**Task brief:** Update the data on the lines from the one holding "menggunakan: menggunakan -> memengaruhi" through the one holding "with: with -> flow", inclusive, by replacing "colour" with "color" and keeping everything else unchanged. Return only those lines.

**Material for the task:**
------------------------------------
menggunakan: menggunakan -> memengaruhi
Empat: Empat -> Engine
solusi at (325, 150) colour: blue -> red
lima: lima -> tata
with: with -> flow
------------------------------------
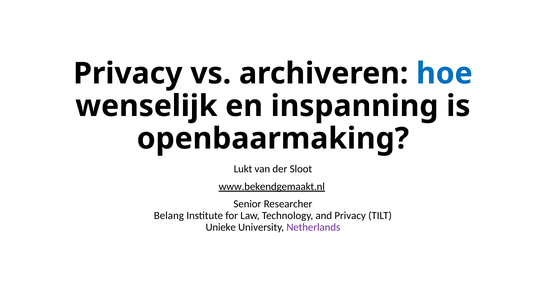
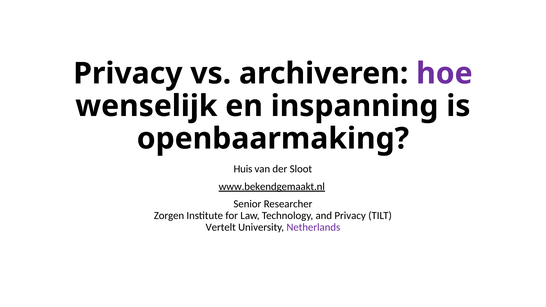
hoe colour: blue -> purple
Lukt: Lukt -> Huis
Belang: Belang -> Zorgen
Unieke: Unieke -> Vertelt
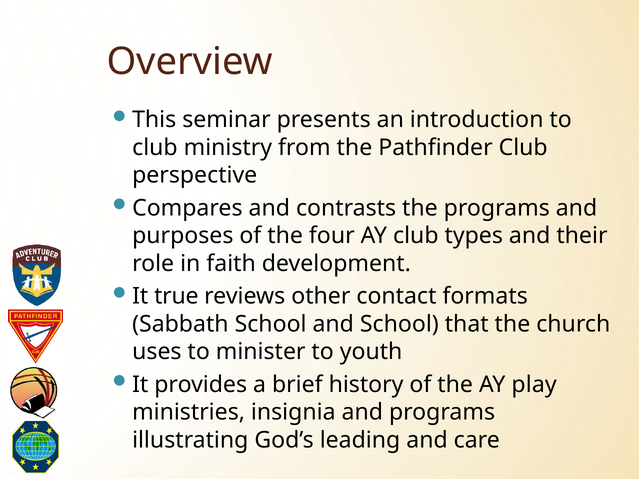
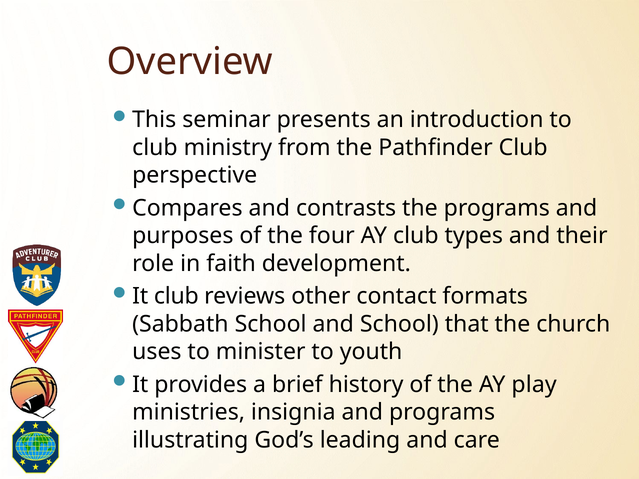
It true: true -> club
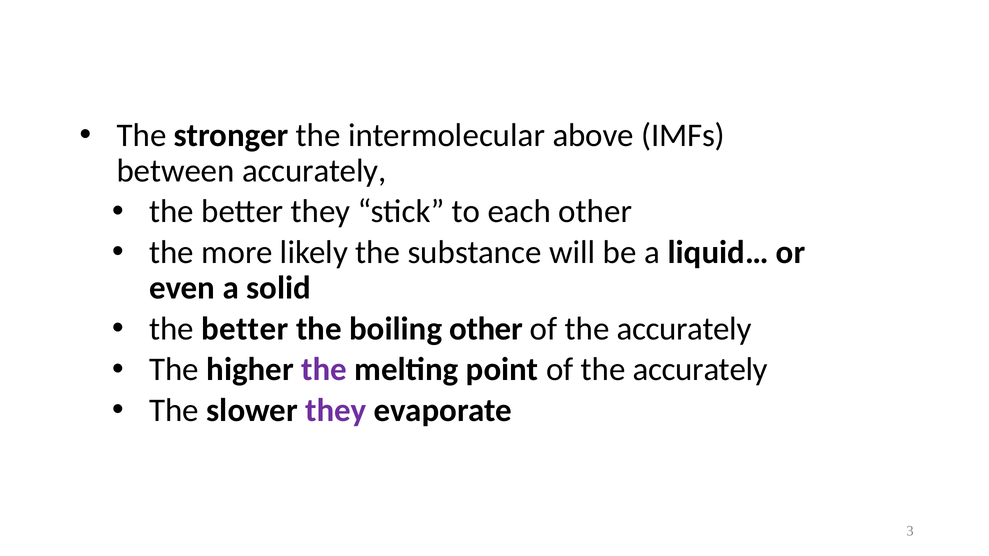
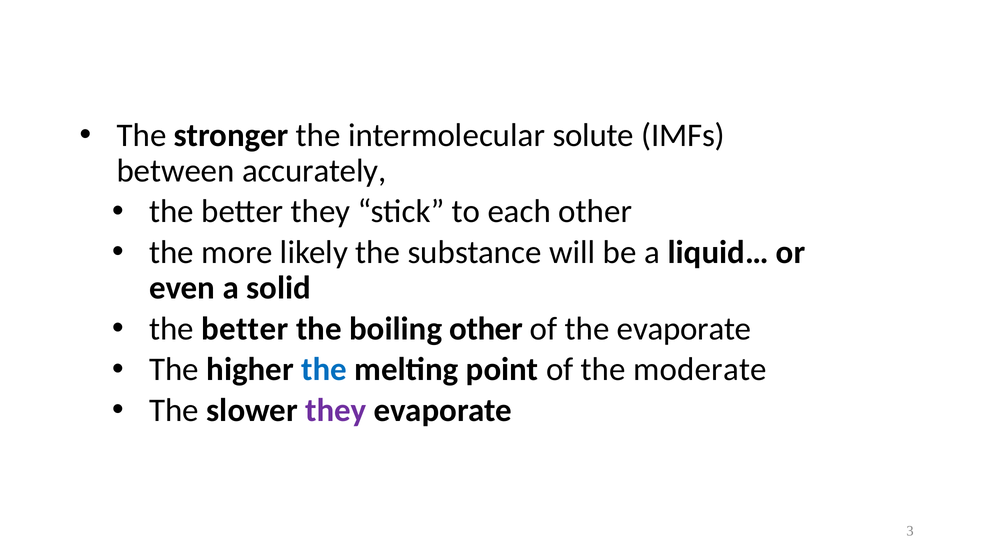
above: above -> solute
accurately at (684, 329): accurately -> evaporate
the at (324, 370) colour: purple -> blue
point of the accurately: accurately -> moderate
------------------------------------
**Reply:**
menggunakan: menggunakan -> memengaruhi
Empat: Empat -> Engine
solusi at (325, 150) color: blue -> red
lima: lima -> tata
with: with -> flow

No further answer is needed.